▶ _Prompt_
For the listing below, give the number of lines in which "conversione" occurs. Add nothing.

▶ _Provided records_

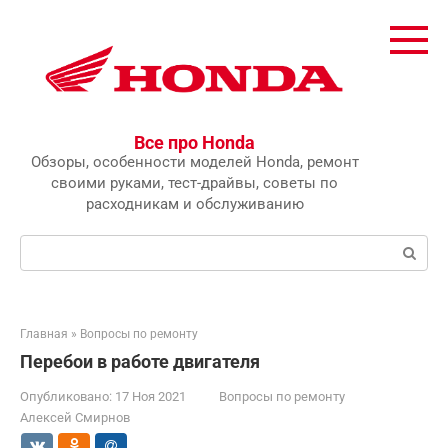
Перейти
к
контенту
Все про Honda
Обзоры, особенности моделей Honda, ремонт
своими руками, тест-драйвы, советы по
расходникам и обслуживанию
Поиск:
Главная
»
Вопросы по ремонту
Перебои в работе двигателя
Опубликовано:
17 Ноя 2021
Вопросы по ремонту
Алексей Смирнов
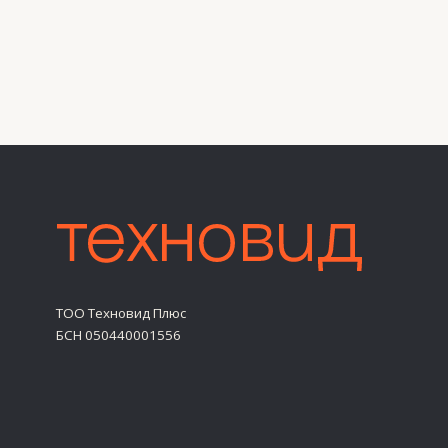
ТОО Техновид Плюс
БСН 050440001556
Жеке деректерді өңдеу саясаты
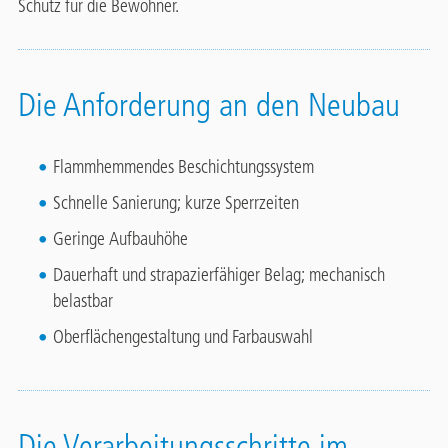
Schutz für die Bewohner.
Die Anforderung an den Neubau
Flammhemmendes Beschichtungssystem
Schnelle Sanierung; kurze Sperrzeiten
Geringe Aufbauhöhe
Dauerhaft und strapazierfähiger Belag; mechanisch
belastbar
Oberflächengestaltung und Farbauswahl
Die Verarbeitungsschritte im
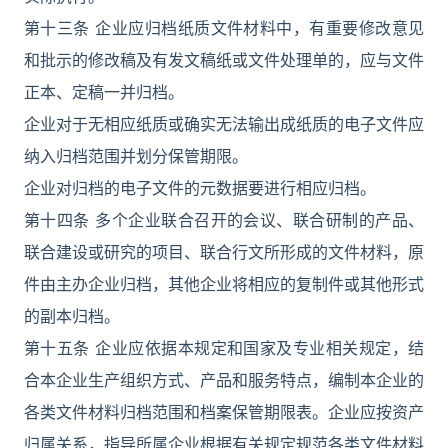
第十三条 企业应归档纸质文件材料中，有重要修改意见
和批示的修改稿及有发文稿纸或文件处理单的，应与文件
正本、定稿一并归档。
企业对于无相应纸质或确实无法输出成纸质的电子文件应
纳入归档范围并划分保管期限。
企业对归档的电子文件的元数据要进行相应归档。
第十四条 多个企业联合召开的会议、联合研制的产品、
联合建设或研究的项目、联合行文所形成的文件材料，原
件由主办企业归档，其他企业将相应的复制件或其他形式
的副本归档。
第十五条 企业应依据本规定和国家及专业相关规定，结
合本企业生产组织方式、产品和服务特点，编制本企业的
各类文件材料归档范围和档案保管期限表。企业应按资产
归属关系，指导所属企业根据有关规定规范各类文件材料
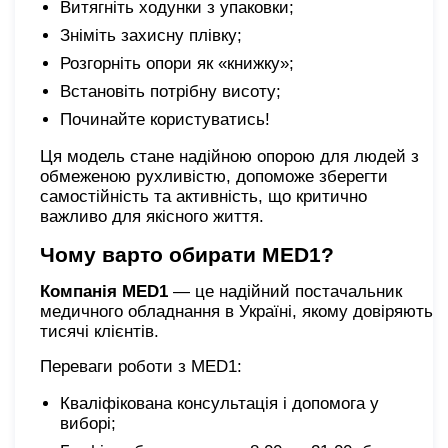
Витягніть ходунки з упаковки;
Зніміть захисну плівку;
Розгорніть опори як «книжку»;
Встановіть потрібну висоту;
Починайте користуватись!
Ця модель стане надійною опорою для людей з
обмеженою рухливістю, допоможе зберегти
самостійність та активність, що критично
важливо для якісного життя.
Чому варто обирати MED1?
Компанія MED1
— це надійний постачальник
медичного обладнання в Україні, якому довіряють
тисячі клієнтів.
Переваги роботи з MED1:
Кваліфікована консультація і допомога у
виборі;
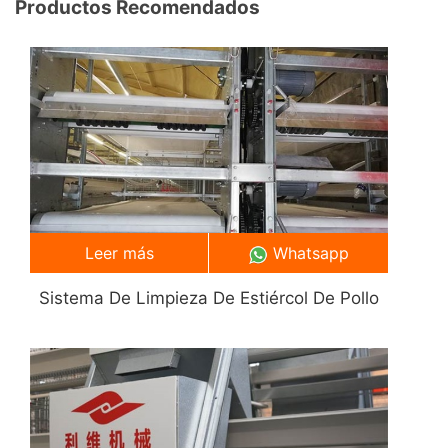
Productos Recomendados
Leer más
Whatsapp
Sistema De Limpieza De Estiércol De Pollo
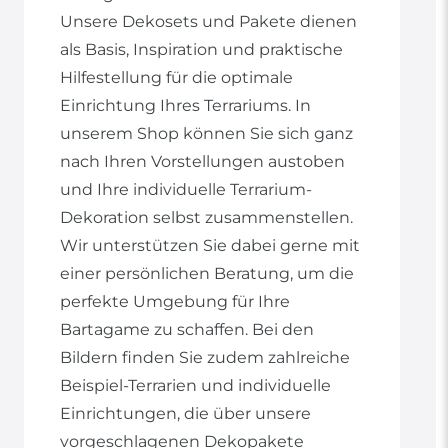
Unsere Dekosets und Pakete dienen
als Basis, Inspiration und praktische
Hilfestellung für die optimale
Einrichtung Ihres Terrariums. In
unserem Shop können Sie sich ganz
nach Ihren Vorstellungen austoben
und Ihre individuelle Terrarium-
Dekoration selbst zusammenstellen.
Wir unterstützen Sie dabei gerne mit
einer persönlichen Beratung, um die
perfekte Umgebung für Ihre
Bartagame zu schaffen. Bei den
Bildern finden Sie zudem zahlreiche
Beispiel-Terrarien und individuelle
Einrichtungen, die über unsere
vorgeschlagenen Dekopakete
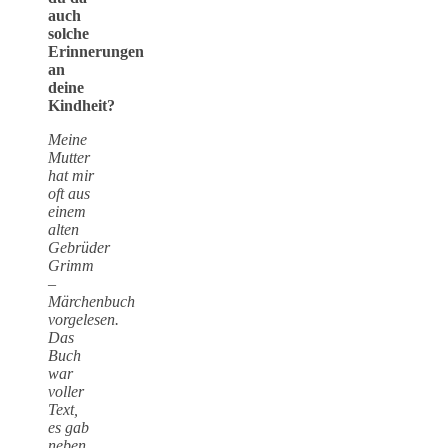
auch
solche
Erinnerungen
an
deine
Kindheit?
Meine
Mutter
hat mir
oft aus
einem
alten
Gebrüder
Grimm
–
Märchenbuch
vorgelesen.
Das
Buch
war
voller
Text,
es gab
neben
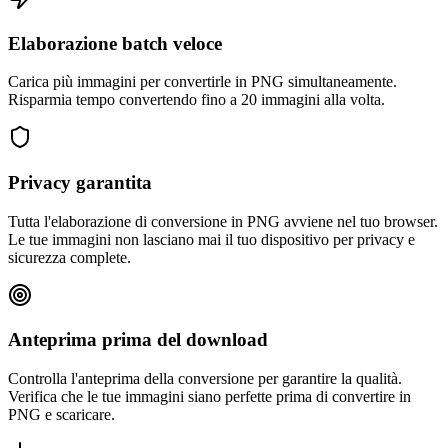
Elaborazione batch veloce
Carica più immagini per convertirle in PNG simultaneamente.
Risparmia tempo convertendo fino a 20 immagini alla volta.
Privacy garantita
Tutta l'elaborazione di conversione in PNG avviene nel tuo browser.
Le tue immagini non lasciano mai il tuo dispositivo per privacy e
sicurezza complete.
Anteprima prima del download
Controlla l'anteprima della conversione per garantire la qualità.
Verifica che le tue immagini siano perfette prima di convertire in
PNG e scaricare.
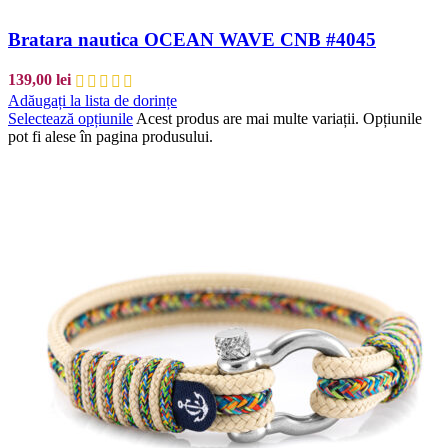
Bratara nautica OCEAN WAVE CNB #4045
139,00
lei
Adăugați la lista de dorințe
Selectează opțiunile
Acest produs are mai multe variații. Opțiunile
pot fi alese în pagina produsului.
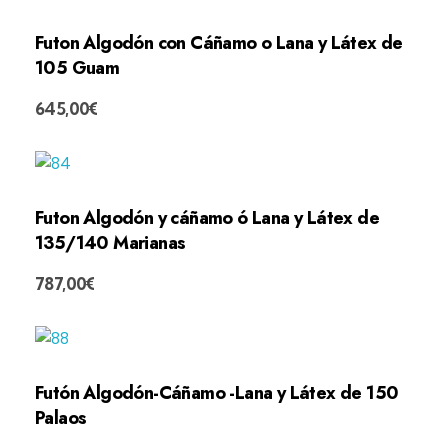
Futon Algodón con Cáñamo o Lana y Látex de
105 Guam
645,00
€
Futon Algodón y cáñamo ó Lana y Látex de
135/140 Marianas
787,00
€
Futón Algodón-Cáñamo -Lana y Látex de 150
Palaos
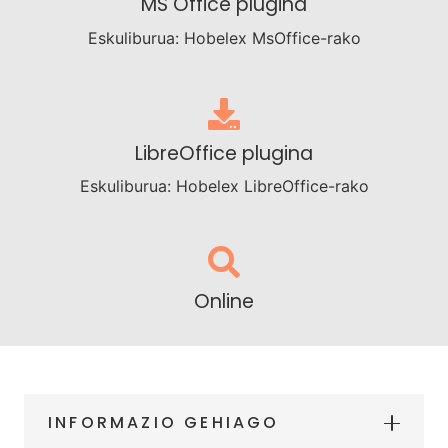
MS Office plugina
Eskuliburua:
Hobelex MsOffice-rako
LibreOffice plugina
Eskuliburua:
Hobelex LibreOffice-rako
Online
INFORMAZIO GEHIAGO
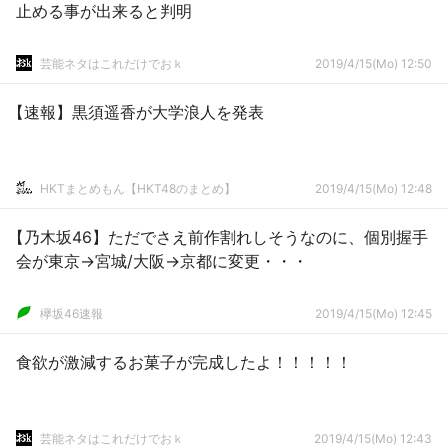
止める事が出来ると判明
芸能ネタはこれだけでおｋ
2019/4/15(Mo) 12:50
【速報】黒須遥香が大学浪人を発表
HKTまとめもん【HKT48のまとめ】
2019/4/15(Mo) 12:48
【乃木坂46】ただでさえ前作割れしそうなのに、個別握手
会が東京→宮城/大阪→京都に変更・・・
欅坂46速報
2019/4/15(Mo) 12:45
食欲が激減するお菓子が完成したよ！！！！！
芸能ネタはこれだけでおｋ
2019/4/15(Mo) 12:43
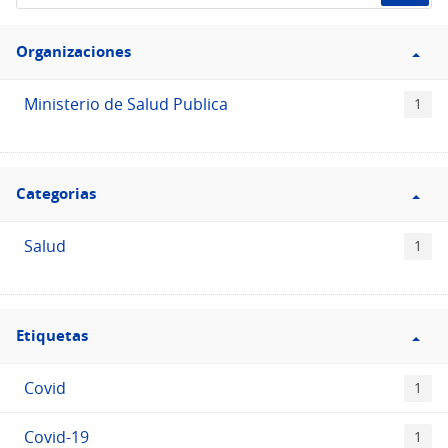
de
Filtro
datos...
Organizaciones
Organizaciones
Ministerio de Salud Publica
1
Filtro
Categorias
Categorias
Salud
1
Filtro
Etiquetas
Etiquetas
Covid
1
Covid-19
1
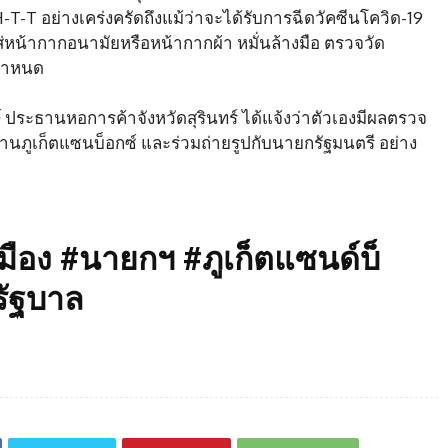
 อย่างเคร่งครัดถึงแม้ว่าจะได้รับการฉีดวัคซีนโควิด-19
ส่หน้ากากอนามัยหรือหน้ากากผ้า หมั่นล้างมือ ตรวจวัด
่กำหนด
งษ์ ประธานหอการค้าจังหวัดสุรินทร์ ได้แจ้งว่าตัวเองมีผลตรวจ
านภูเก็ตแซนบ็อกซ์ และร่วมถ่ายรูปกับนายกรัฐมนตรี อย่าง
ือง #นายกฯ #ภูเก็ตแซนด์บ็
รัฐบาล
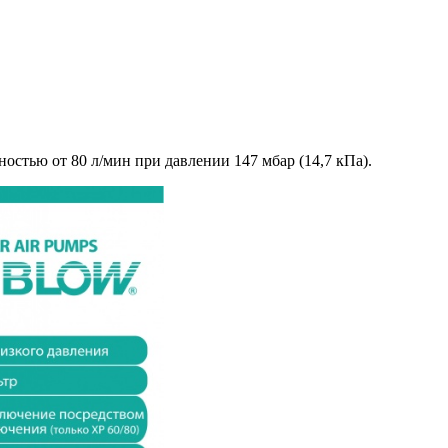
стью от 80 л/мин при давлении 147 мбар (14,7 кПа).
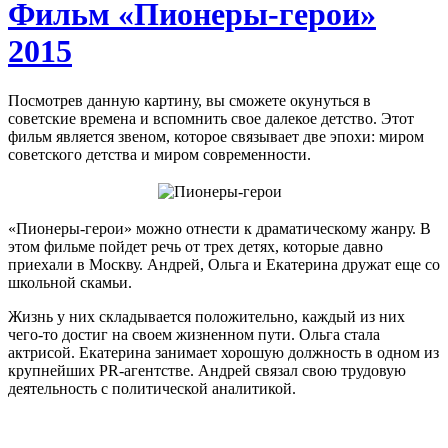
Фильм «Пионеры-герои»
2015
Посмотрев данную картину, вы сможете окунуться в
советские времена и вспомнить свое далекое детство. Этот
фильм является звеном, которое связывает две эпохи: миром
советского детства и миром современности.
«Пионеры-герои» можно отнести к драматическому жанру. В
этом фильме пойдет речь от трех детях, которые давно
приехали в Москву. Андрей, Ольга и Екатерина дружат еще со
школьной скамьи.
Жизнь у них складывается положительно, каждый из них
чего-то достиг на своем жизненном пути. Ольга стала
актрисой. Екатерина занимает хорошую должность в одном из
крупнейших PR-агентстве. Андрей связал свою трудовую
деятельность с политической аналитикой.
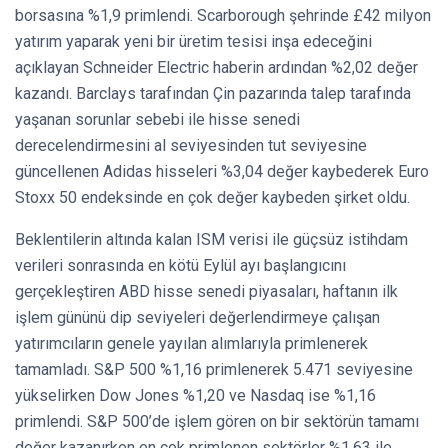
borsasına %1,9 primlendi. Scarborough şehrinde £42 milyon
yatırım yaparak yeni bir üretim tesisi inşa edeceğini
açıklayan Schneider Electric haberin ardından %2,02 değer
kazandı. Barclays tarafından Çin pazarında talep tarafında
yaşanan sorunlar sebebi ile hisse senedi
derecelendirmesini al seviyesinden tut seviyesine
güncellenen Adidas hisseleri %3,04 değer kaybederek Euro
Stoxx 50 endeksinde en çok değer kaybeden şirket oldu.
Beklentilerin altında kalan ISM verisi ile güçsüz istihdam
verileri sonrasında en kötü Eylül ayı başlangıcını
gerçekleştiren ABD hisse senedi piyasaları, haftanın ilk
işlem gününü dip seviyeleri değerlendirmeye çalışan
yatırımcıların genele yayılan alımlarıyla primlenerek
tamamladı. S&P 500 %1,16 primlenerek 5.471 seviyesine
yükselirken Dow Jones %1,20 ve Nasdaq ise %1,16
primlendi. S&P 500’de işlem gören on bir sektörün tamamı
değer kazanırken en çok primlenen sektörler %1,63 ile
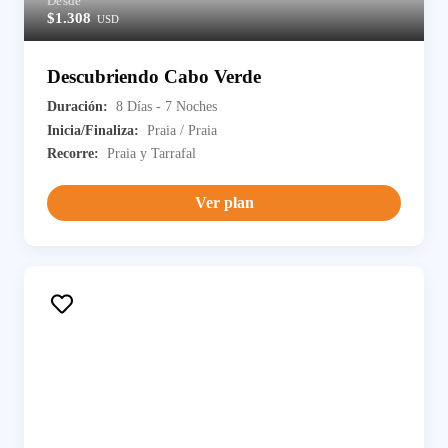
Desde
$1.308
USD
Descubriendo Cabo Verde
Duración:
8 Días - 7 Noches
Inicia/Finaliza:
Praia / Praia
Recorre:
Praia y Tarrafal
Ver plan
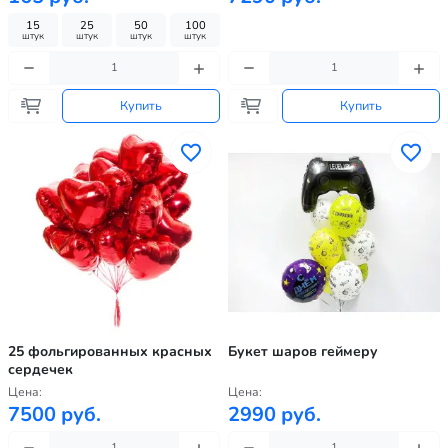
15
25
50
100
штук
штук
штук
штук
Купить
Купить
25 фольгированных красных
Букет шаров геймеру
сердечек
Цена:
Цена:
7500 руб.
2990 руб.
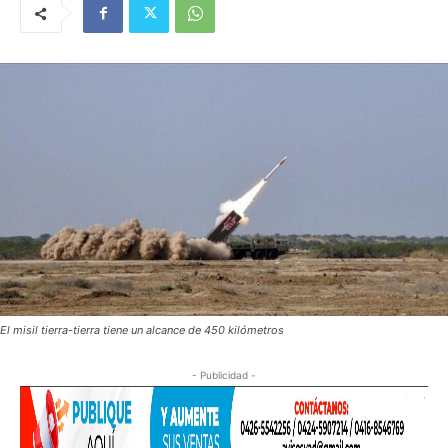
El misil tierra-tierra tiene un alcance de 450 kilómetros
- Publicidad -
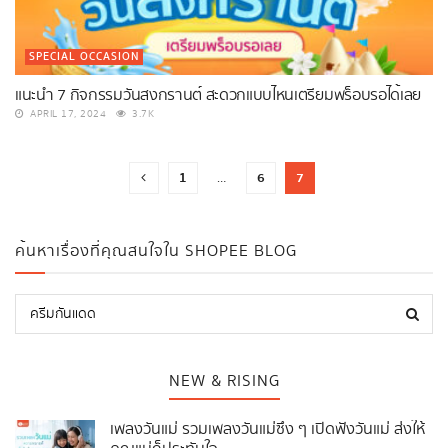
SPECIAL OCCASION
แนะนำ 7 กิจกรรมวันสงกรานต์ สะดวกแบบไหนเตรียมพร็อบรอได้เลย
APRIL 17, 2024
3.7K
1
6
7
…
ค้นหาเรื่องที่คุณสนใจใน SHOPEE BLOG
NEW & RISING
เพลงวันแม่ รวมเพลงวันแม่ซึ้ง ๆ เปิดฟังวันแม่ ส่งให้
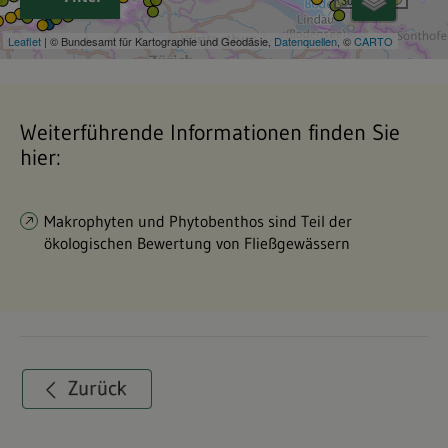
Weiterführende Informationen finden Sie
hier:
Makrophyten und Phytobenthos sind Teil der
ökologischen Bewertung von Fließgewässern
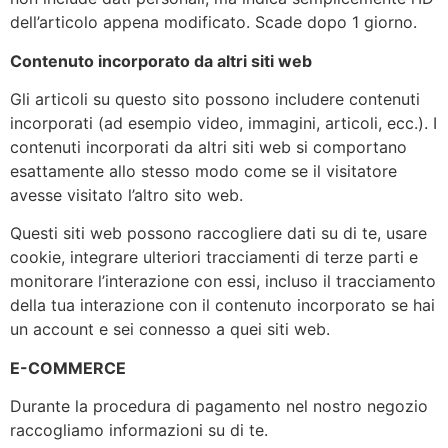
dell’articolo appena modificato. Scade dopo 1 giorno.
Contenuto incorporato da altri siti web
Gli articoli su questo sito possono includere contenuti
incorporati (ad esempio video, immagini, articoli, ecc.). I
contenuti incorporati da altri siti web si comportano
esattamente allo stesso modo come se il visitatore
avesse visitato l’altro sito web.
Questi siti web possono raccogliere dati su di te, usare
cookie, integrare ulteriori tracciamenti di terze parti e
monitorare l’interazione con essi, incluso il tracciamento
della tua interazione con il contenuto incorporato se hai
un account e sei connesso a quei siti web.
E-COMMERCE
Durante la procedura di pagamento nel nostro negozio
raccogliamo informazioni su di te.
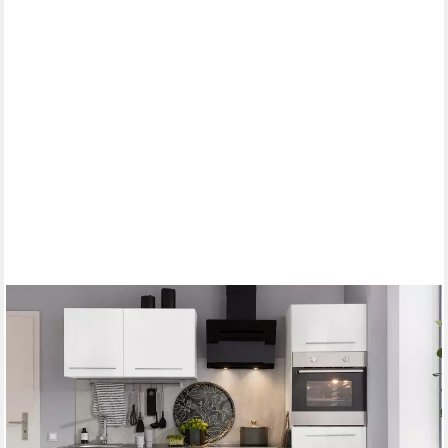
KOCHSTATION
Küchenzeile KS-Trient, Breite 250 cm, wahlweise mit E-Geräten,
mit Arbeitsplatte
Backofen
Produktdatenblatt
Kühlschrank
Produktdatenblatt
Dunstabzugshaube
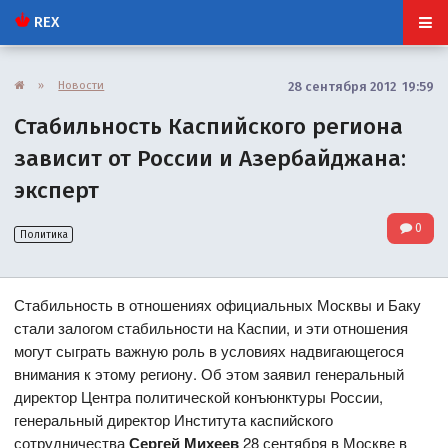
REX
»
Новости
28 сентября 2012 19:59
Стабильность Каспийского региона
зависит от России и Азербайджана:
эксперт
0
Политика
Стабильность в отношениях официальных Москвы и Баку
стали залогом стабильности на Каспии, и эти отношения
могут сыграть важную роль в условиях надвигающегося
внимания к этому региону. Об этом заявил генеральный
директор Центра политической конъюнктуры России,
генеральный директор Института каспийского
сотрудничества
Сергей Михеев
28 сентября в Москве в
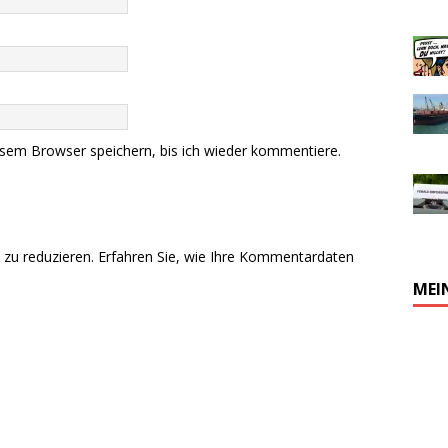
sem Browser speichern, bis ich wieder kommentiere.
zu reduzieren.
Erfahren Sie, wie Ihre Kommentardaten
MEI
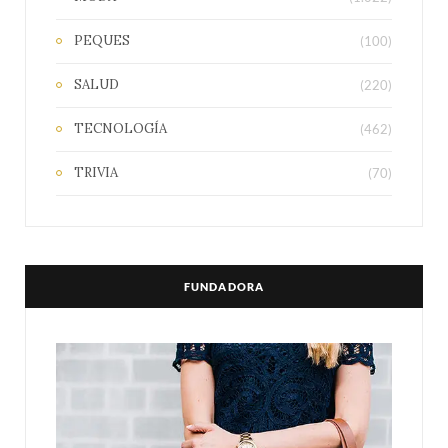
PEQUES
(100)
SALUD
(220)
TECNOLOGÍA
(462)
TRIVIA
(70)
FUNDADORA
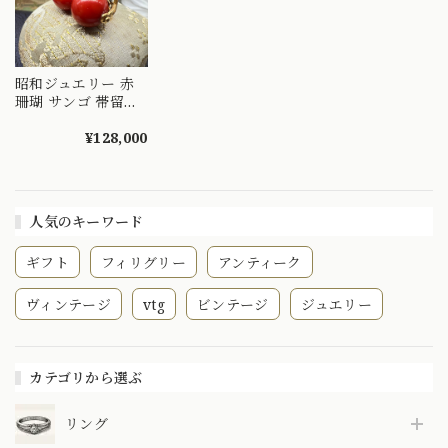
昭和ジュエリー 赤
珊瑚 サンゴ 帯留め
K18 ヴィンテージ
昭和レトロ コーラ
¥128,000
ル 2珠 和装ジュエリ
ー 帯どめ
MOTH00026
人気のキーワード
ギフト
フィリグリー
アンティーク
ヴィンテージ
vtg
ビンテージ
ジュエリー
カテゴリから選ぶ
リング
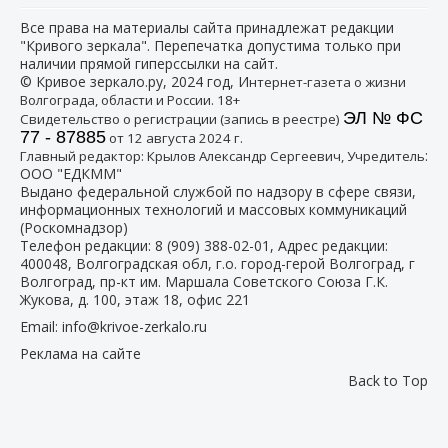
Все права на материалы сайта принадлежат редакции
"Кривого зеркала". Перепечатка допустима только при
наличии прямой гиперссылки на сайт.
© Кривое зеркало.ру, 2024 год, И
нтернет-газета о жизни
Волгограда, области и России. 18+
ЭЛ № ФС
Свидетельство о регистрации (запись в реестре)
77 - 87885
от 12 августа 2024 г.
:
Главный редактор: Крылов Александр Сергеевич, Учредитель
ООО "ЕДКММ"
Выдано федеральной службой по надзору в сфере связи,
информационных технологий и массовых коммуникаций
(Роскомнадзор)
Телефон редакции:
8 (909) 388-02-01
, Адрес редакции:
400048, Волгоградская обл, г.о. город-герой Волгоград, г
Волгоград, пр-кт им. Маршала Советского Союза Г.К.
Жукова, д. 100, этаж 18, офис 221
Email:
info@krivoe-zerkalo.ru
Реклама на сайте
Back to Top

▶ _Task result_
2